Specifically, in S103, the local feature and the semantic feature may be subjected to feature fusion to obtain a local fusion feature, where the local feature is a small-scale feature, and may be fused with a small-scale feature in the semantic feature, and the feature fusion manner may be implemented by a spatial feature transformation convolution layer, and the process is similar to the feature fusion manner implemented by the ith spatial feature transformation convolution layer in S102. Taking the local feature as an n-th layer fusion semantic feature as an example, the input of the spatial feature transformation convolution layer of the local feature and the semantic feature can be the n-th layer fusion semantic feature and the n-th layer semantic feature. In specific implementation, a spatial feature transformation convolution layer of local features and semantic features can be performed, the n-th layer semantic features can be converted into first transformation parameters and second transformation parameters through convolution operation, then feature transformation is performed on the n-th layer fusion semantic features according to the first transformation parameters and the second transformation parameters, matrix multiplication operation is performed on the first transformation parameters and the n-th layer fusion semantic features to obtain a product result, then the sum of the product result and the second transformation parameters can be used as the local fusion features, or convolution operation can be performed on the sum of the product result and the second transformation parameters, the result of the convolution operation is used as the local fusion features, and a convolution kernel of the convolution operation can be 3*3, for example.

In S104, the global feature and the local fusion feature may be fused to obtain the target fusion semantic feature, where the fusion of the global feature and the local fusion feature may be implemented by direct addition.

In S104, the global feature may be processed to obtain a global fusion feature, and then the global fusion feature and the local fusion feature are fused to obtain a target fusion semantic feature, where the fusion of the global fusion feature and the local fusion feature may be achieved by a direct addition method. Referring to FIG. 3, the local fusion feature 305 and the global fusion feature 306 are fused to obtain a target fusion semantic feature 307.

Specifically, the global feature and the position coding information of the image to be processed can be encoded and decoded to update the global feature to obtain a global fusion feature, the global fusion feature and the local fusion feature are fused to obtain a target fusion semantic feature, and the fusion of the features of different regional blocks in the global feature can be performed by encoding and decoding the global feature and the position coding information of the image to be processed, so that the different regional blocks can interact in color adjustment, and thus each regional block is respectively analyzed and adjusted, the local color adjustment capability can be improved, and the adjustment capability of various local color cast and color degradation in different application scenes can be improved.

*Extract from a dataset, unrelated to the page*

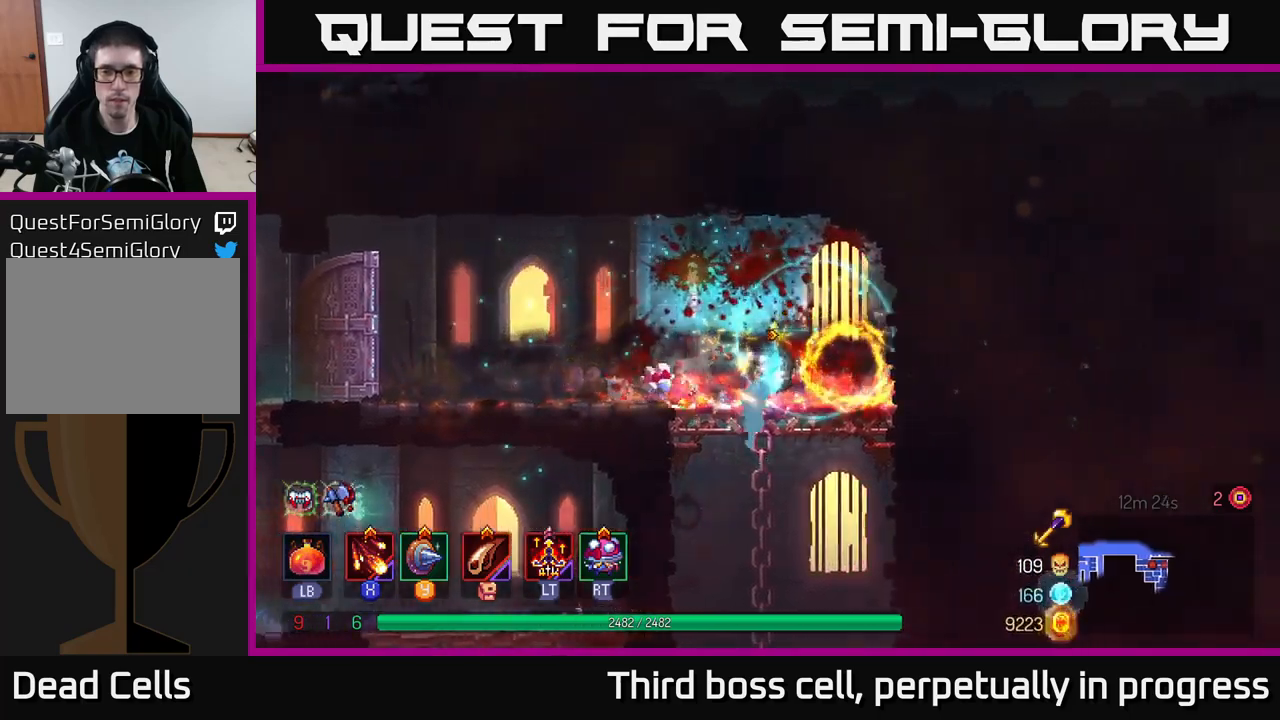
{"buttons": [], "left_stick": "center", "right_stick": "center", "events": [[17, "A", "down"], [67, "A", "up"], [150, "A", "down"], [234, "A", "up"], [484, "left_stick", "center"]]}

Encoding and decoding the global features and the position coding information of the image to be processed, namely encoding and decoding the global features and the position coding information of the image to be processed to determine update features corresponding to the block features of each region in the global features, wherein the update features form global fusion features; in the determining process of the update feature corresponding to the jth region block in the features of each region block, the correlation weight of the jth region block by other region blocks is determined according to the position coding information of the jth region block and the position coding information of other region blocks, the features of other region blocks and the features of the jth region block, the update feature corresponding to the jth region block is determined according to the correlation weight, the features of other region blocks and the features of the jth region block, and the jth region block is any region block in the global feature, so that the features of each region block are influenced by the features of other region blocks, and different region blocks can interact in color adjustment.

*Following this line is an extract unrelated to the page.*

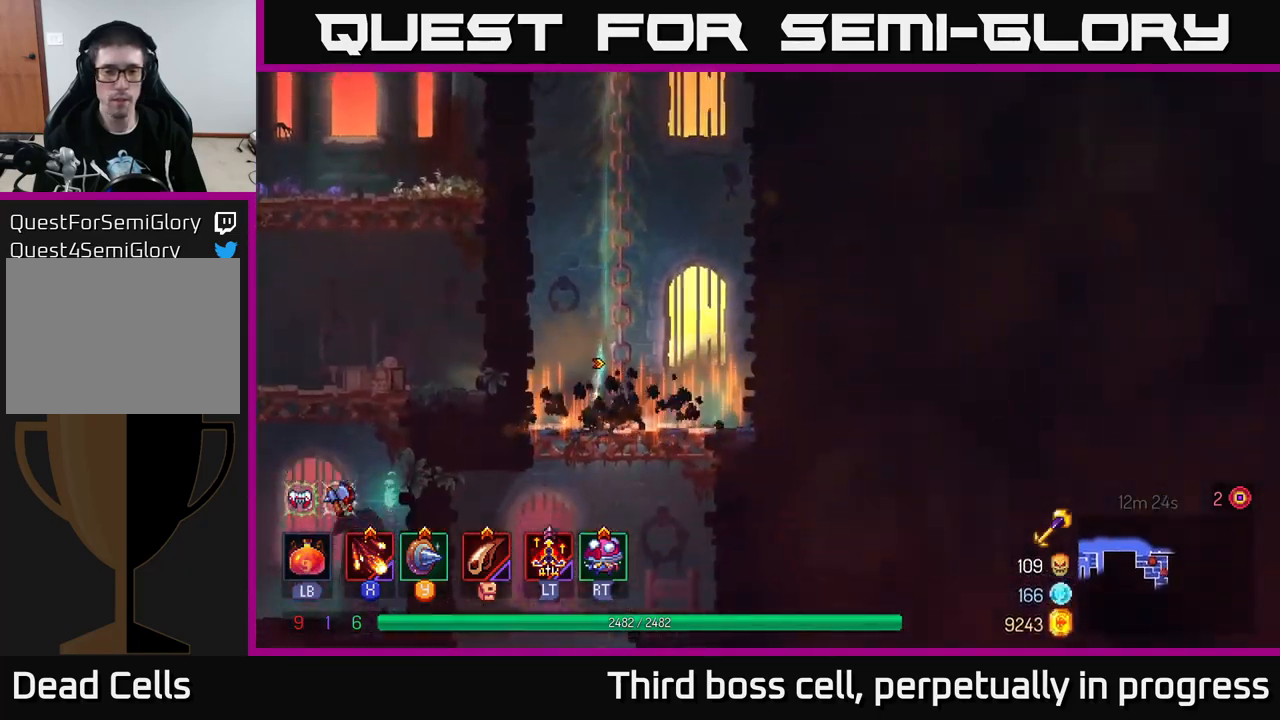
{"buttons": ["A"], "left_stick": "down", "right_stick": "center", "events": [[234, "left_stick", "down"], [300, "A", "down"], [350, "A", "up"], [417, "A", "down"]]}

Referring to fig. 5, a schematic diagram of a codec calculation flow is provided in an embodiment of the present application, where a codec mode is implemented by a transducer codec, the transducer is a deep learning model, and a self-attention mechanism is adopted to differentially weight the importance of each portion of input data. The codec calculation flow may include an encoding process (Transformer Encode) and a decoding process (Transformer Decode), the encoding process including a plurality of encoding operations, each encoding operation may include a Multi-Head Self-Attention mechanism (Multi-Head Self-Attention), a residual and normalization (Add & Norm), a forward network (FFN), a residual and normalization (Add & Norm) process, the number of times of the encoding operation may be denoted as N, the decoding process may include a plurality of decoding operations, each decoding operation may include a Multi-Head Self-Attention mechanism (Multi-Head Self-Attention), a residual and normalization (Add & Norm), a forward network (FFN), a residual and normalization (Add & Norm) process, and the number of times of the decoding operation may be denoted as M. The position-coding information may be encoded by learning parameters to achieve fusion with global features, which may be denoted as learning position-coding (Learned Positional Encoding).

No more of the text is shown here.